• Nenhum resultado encontrado

Apresentada a heterogeneidade da literatura sobre financeirização e introduzida a bibliometria como conhecimento e técnica, a presente dissertação buscou fornecer um panorama relativamente abrangente da progressiva literatura acerca da financeirização a partir de uma abordagem bibliométrica – com o uso do software VOSViewer. Em particular, por meio do agrupamento de veículos de publicação (revistas, livros, capítulos de livro etc.), referências, citações, autores e termos relacionados à financeirização, com a utilização de técnicas bibliométricas, foi possível identificar determinadas linhas de pesquisa nas quais o tema tem sido tratado. Desse modo, ainda que se admita a relevância da pesquisa bibliográfica convencional para a sistematização da literatura sobre determinado objeto, o uso da bibliometria aqui proposto oferece uma abordagem complementar à pesquisa, necessária considerando a extensão tomada pelo tema. Com efeito, os eventuais agrupamentos identificados adquirem um contorno mais preciso em termos de subáreas específicas, meios de publicação e autores, de modo a complementar os trabalhos já existentes sobre a temática. Vale ressaltar, nesse sentido, que parte dos elementos e grupos identificados anteriormente por esforços de sistematização da literatura de financeirização – tais como propostos por van der Zwan (2014), Gkanoutas-Leventis (2017) e van Treeck (2009), elencados no início desta dissertação – reaparecem e são confirmados, em linhas gerais, pela técnica e análise aqui sugeridas. Outros grupos, tais como a “financeirização das commodities” e parte relevante da “geografia da financeirização”, por sua vez, passam a se configurar como abordagens internamente coesas e relevantes no plano geral da literatura de financeirização (bem como de suas respectivas áreas do conhecimento). No mais, a presente forma de organização da

literatura procurou, ainda, sugerir diferenças e eventuais contribuições cruzadas entre os diferentes grupos.

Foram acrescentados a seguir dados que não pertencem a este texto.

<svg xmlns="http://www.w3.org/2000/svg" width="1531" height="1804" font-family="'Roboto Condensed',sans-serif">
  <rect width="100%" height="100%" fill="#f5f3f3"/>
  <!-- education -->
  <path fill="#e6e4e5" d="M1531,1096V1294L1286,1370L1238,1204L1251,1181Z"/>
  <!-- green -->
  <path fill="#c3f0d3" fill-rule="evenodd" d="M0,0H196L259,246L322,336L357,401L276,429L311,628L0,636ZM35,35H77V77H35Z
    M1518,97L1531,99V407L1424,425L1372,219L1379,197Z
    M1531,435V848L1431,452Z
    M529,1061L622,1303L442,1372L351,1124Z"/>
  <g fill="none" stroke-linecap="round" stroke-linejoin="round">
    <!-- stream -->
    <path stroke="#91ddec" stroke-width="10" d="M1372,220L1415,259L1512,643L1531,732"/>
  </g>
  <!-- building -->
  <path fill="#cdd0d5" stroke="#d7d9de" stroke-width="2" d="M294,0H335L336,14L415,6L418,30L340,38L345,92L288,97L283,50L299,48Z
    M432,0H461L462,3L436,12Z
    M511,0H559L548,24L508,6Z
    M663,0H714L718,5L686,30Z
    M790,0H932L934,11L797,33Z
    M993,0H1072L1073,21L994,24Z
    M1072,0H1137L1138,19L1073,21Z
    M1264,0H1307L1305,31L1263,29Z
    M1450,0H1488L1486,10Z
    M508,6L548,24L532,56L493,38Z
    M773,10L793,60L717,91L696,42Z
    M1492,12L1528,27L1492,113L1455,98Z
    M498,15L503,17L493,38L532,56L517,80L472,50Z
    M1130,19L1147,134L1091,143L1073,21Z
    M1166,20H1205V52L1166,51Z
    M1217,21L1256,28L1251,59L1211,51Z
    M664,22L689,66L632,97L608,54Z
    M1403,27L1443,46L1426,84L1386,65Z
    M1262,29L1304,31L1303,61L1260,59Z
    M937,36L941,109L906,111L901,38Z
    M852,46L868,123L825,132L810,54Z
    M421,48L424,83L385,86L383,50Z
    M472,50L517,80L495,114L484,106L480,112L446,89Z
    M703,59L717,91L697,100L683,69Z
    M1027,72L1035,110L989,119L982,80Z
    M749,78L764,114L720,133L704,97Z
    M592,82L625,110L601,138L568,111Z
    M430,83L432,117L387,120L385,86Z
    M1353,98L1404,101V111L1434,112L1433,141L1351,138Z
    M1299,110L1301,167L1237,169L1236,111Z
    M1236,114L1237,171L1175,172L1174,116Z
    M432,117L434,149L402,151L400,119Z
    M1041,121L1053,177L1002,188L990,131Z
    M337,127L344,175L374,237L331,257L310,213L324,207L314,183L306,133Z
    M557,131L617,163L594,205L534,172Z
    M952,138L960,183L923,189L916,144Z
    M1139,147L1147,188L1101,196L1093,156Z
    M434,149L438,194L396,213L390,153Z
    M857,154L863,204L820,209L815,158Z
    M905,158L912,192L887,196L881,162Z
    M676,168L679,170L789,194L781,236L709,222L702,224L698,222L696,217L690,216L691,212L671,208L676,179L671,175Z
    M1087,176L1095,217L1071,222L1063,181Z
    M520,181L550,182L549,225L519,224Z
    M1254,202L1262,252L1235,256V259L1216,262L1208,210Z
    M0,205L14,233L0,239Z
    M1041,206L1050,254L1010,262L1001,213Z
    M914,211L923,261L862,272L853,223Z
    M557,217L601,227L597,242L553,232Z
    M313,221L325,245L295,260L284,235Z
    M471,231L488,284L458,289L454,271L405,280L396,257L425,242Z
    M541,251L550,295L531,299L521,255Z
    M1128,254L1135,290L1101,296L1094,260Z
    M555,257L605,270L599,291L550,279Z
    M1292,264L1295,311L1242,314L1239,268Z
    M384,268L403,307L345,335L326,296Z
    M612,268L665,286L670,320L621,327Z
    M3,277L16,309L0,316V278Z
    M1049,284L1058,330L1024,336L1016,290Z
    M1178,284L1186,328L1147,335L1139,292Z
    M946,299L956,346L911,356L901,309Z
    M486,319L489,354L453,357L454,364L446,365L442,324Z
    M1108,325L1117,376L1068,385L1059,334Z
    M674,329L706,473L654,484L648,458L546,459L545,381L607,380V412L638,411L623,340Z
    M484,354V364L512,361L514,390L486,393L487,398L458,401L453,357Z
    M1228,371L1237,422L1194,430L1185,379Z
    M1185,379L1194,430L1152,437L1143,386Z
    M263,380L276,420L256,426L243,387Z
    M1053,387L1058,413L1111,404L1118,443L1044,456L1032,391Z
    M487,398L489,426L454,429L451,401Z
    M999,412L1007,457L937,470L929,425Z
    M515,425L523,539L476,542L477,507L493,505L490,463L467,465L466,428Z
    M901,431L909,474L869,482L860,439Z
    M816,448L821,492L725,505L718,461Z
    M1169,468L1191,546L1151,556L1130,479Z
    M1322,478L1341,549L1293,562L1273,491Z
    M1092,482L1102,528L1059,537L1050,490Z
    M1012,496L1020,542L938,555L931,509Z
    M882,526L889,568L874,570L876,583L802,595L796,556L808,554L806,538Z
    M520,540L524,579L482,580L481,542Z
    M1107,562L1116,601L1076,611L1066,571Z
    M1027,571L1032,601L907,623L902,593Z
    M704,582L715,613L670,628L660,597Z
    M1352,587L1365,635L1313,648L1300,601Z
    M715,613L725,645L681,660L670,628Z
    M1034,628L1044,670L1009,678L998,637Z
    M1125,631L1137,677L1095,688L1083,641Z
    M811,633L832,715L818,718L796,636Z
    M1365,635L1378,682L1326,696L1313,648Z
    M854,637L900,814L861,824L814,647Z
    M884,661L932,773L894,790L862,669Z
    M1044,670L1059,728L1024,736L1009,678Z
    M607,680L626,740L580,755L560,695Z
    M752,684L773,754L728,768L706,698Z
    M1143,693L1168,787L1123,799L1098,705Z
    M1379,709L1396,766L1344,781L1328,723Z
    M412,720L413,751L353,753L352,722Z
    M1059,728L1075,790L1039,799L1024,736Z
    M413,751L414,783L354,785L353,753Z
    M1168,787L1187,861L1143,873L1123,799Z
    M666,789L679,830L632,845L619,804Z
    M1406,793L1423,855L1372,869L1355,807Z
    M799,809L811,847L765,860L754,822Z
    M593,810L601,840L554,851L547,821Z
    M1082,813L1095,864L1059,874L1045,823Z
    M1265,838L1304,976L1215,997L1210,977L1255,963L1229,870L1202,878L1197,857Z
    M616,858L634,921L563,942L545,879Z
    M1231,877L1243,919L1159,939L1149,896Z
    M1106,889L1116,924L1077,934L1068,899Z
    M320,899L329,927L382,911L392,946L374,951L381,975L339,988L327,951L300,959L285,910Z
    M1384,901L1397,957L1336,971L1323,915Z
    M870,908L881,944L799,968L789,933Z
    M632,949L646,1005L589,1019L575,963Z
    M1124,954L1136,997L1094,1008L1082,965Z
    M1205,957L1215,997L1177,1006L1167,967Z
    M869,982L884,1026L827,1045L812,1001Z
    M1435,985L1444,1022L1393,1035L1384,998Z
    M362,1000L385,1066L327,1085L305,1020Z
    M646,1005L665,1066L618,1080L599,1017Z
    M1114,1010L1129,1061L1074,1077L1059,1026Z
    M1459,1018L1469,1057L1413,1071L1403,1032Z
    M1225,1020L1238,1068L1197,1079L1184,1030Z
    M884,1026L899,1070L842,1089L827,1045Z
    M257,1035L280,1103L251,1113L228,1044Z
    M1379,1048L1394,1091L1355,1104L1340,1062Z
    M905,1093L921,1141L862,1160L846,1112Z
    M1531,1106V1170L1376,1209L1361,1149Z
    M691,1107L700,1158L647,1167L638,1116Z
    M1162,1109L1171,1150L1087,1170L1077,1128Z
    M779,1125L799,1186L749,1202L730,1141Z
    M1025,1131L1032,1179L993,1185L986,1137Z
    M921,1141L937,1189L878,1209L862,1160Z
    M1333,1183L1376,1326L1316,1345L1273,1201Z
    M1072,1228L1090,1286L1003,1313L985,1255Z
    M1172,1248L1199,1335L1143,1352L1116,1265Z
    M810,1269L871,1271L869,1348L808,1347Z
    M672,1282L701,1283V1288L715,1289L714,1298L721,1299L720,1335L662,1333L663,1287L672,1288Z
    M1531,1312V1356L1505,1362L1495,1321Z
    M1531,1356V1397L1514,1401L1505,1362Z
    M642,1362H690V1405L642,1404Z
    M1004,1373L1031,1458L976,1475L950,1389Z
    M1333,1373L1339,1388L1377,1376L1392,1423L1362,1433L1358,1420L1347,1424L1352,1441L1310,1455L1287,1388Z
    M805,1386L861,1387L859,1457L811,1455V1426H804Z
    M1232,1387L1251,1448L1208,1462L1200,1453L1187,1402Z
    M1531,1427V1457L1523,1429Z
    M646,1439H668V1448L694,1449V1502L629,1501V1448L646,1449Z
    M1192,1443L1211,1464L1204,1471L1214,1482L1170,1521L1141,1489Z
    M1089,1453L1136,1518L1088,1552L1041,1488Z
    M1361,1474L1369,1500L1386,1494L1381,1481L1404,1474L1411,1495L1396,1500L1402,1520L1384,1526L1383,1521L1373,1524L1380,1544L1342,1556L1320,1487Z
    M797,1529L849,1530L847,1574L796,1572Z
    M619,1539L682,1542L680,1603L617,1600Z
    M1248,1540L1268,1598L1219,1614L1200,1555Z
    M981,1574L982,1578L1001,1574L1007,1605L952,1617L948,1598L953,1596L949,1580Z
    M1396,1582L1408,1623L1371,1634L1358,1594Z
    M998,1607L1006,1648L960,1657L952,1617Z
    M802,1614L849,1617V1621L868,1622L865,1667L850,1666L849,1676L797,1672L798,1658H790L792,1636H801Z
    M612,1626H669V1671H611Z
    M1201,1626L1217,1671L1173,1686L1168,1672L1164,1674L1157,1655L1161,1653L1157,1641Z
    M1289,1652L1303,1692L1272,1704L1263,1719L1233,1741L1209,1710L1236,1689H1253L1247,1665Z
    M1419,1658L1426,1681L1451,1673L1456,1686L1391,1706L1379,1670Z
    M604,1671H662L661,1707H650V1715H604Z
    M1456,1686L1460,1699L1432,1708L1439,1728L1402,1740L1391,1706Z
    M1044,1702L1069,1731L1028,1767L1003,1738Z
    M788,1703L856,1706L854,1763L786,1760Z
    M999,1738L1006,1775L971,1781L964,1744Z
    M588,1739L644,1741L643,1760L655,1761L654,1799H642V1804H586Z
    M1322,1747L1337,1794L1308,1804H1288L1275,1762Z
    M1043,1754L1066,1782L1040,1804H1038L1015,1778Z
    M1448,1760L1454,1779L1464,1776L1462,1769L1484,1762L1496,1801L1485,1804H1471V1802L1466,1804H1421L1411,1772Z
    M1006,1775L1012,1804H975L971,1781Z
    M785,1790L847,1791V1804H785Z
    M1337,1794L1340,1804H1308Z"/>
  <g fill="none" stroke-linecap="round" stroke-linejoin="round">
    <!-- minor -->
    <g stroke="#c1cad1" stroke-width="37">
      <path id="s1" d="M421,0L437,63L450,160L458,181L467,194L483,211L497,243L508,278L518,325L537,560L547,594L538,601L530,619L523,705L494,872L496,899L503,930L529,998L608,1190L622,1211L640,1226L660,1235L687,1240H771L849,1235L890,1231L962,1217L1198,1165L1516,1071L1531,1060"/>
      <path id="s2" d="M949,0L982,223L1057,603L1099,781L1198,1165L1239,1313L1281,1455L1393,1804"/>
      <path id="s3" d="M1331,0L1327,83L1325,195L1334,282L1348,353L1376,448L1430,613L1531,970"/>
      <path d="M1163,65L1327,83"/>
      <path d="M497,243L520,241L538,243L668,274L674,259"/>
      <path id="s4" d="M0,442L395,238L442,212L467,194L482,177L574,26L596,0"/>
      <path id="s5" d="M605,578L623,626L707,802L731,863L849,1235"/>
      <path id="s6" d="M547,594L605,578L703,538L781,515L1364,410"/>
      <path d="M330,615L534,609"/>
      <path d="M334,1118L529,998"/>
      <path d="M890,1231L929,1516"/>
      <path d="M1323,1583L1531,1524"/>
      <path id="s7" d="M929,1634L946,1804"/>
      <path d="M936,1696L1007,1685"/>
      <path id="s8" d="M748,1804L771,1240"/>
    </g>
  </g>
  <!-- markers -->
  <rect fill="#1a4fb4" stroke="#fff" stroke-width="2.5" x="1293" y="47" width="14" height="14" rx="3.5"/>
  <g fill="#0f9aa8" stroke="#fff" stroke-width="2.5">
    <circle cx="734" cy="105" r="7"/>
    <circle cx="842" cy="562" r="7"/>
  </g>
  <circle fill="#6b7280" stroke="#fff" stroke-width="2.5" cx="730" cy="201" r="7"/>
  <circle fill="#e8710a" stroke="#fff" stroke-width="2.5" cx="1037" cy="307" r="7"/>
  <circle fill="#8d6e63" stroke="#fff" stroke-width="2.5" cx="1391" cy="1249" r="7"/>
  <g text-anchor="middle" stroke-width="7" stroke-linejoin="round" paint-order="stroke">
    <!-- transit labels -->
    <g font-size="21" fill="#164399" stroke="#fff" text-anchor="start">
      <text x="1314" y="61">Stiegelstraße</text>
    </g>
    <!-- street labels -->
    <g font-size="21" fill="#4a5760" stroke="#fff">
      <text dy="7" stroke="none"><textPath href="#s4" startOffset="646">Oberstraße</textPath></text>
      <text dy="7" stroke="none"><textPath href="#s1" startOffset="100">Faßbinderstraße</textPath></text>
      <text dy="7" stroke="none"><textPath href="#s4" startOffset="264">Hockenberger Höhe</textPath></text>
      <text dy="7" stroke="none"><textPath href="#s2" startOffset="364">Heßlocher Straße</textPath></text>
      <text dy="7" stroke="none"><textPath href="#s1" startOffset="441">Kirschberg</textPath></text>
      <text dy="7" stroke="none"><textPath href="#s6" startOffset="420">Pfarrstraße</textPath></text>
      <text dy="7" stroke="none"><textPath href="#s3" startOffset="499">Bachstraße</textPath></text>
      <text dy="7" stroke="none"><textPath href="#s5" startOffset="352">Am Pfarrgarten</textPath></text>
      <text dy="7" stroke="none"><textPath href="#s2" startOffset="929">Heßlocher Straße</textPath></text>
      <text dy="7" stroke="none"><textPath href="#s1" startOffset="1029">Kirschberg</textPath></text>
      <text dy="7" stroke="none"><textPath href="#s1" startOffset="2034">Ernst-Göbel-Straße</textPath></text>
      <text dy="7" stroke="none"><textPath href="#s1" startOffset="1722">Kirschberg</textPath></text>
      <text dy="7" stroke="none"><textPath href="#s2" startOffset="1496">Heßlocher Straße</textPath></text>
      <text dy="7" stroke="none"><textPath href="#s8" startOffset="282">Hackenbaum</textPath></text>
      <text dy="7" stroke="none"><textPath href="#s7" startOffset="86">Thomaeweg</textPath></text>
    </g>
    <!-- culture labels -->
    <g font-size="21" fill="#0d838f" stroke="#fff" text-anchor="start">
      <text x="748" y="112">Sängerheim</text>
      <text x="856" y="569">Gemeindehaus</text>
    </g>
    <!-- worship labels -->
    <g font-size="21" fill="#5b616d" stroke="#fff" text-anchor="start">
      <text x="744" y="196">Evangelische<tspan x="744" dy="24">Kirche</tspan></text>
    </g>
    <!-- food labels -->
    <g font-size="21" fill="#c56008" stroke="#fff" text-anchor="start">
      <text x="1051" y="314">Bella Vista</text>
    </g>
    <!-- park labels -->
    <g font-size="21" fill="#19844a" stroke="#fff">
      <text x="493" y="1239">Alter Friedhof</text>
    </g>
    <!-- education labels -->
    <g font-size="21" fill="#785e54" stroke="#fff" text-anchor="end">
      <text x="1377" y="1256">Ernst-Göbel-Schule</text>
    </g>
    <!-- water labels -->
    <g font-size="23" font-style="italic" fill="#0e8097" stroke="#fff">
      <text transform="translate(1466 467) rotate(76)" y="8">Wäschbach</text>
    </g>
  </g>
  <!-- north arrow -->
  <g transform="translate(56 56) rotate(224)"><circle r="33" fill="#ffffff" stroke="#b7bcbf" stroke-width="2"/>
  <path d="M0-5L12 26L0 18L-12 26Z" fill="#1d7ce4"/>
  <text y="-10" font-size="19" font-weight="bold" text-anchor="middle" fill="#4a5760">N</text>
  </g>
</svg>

Algumas limitações, no entanto, se colocam de maneira incontornável à aplicação da técnica bibliométrica, tais como a incompletude das bases de indexação e a especificidade do

software utilizada para os fins desse tipo de análise e, por conseguinte, do algoritmo utilizado

para a identificação dos agrupamentos na literatura. Optou-se, na presente dissertação, pela utilização da base de dados mais completa encontrada para o tema proposto (Scopus) e pela utilização de um programa amplamente reconhecido e disseminado entre especialistas da área. Além disso, uma limitação à replicação precisa do trabalho bibliométrico está na forma de acesso aos dados das bases de indexação, condicionando-se os dados obtidos ao momento de coleta. Isso porque a adição retroativa de publicações na base indexada faz com que a pesquisa bibliográfica realizada em tempos diferentes possa conduzir a resultados, ainda que ligeiramente, diferentes. Portanto, é necessário esclarecer que mapeamento referente ao período de 1992 a 2017 aqui sugerido para a literatura de financeirização é um retrato feito neste momento do tempo.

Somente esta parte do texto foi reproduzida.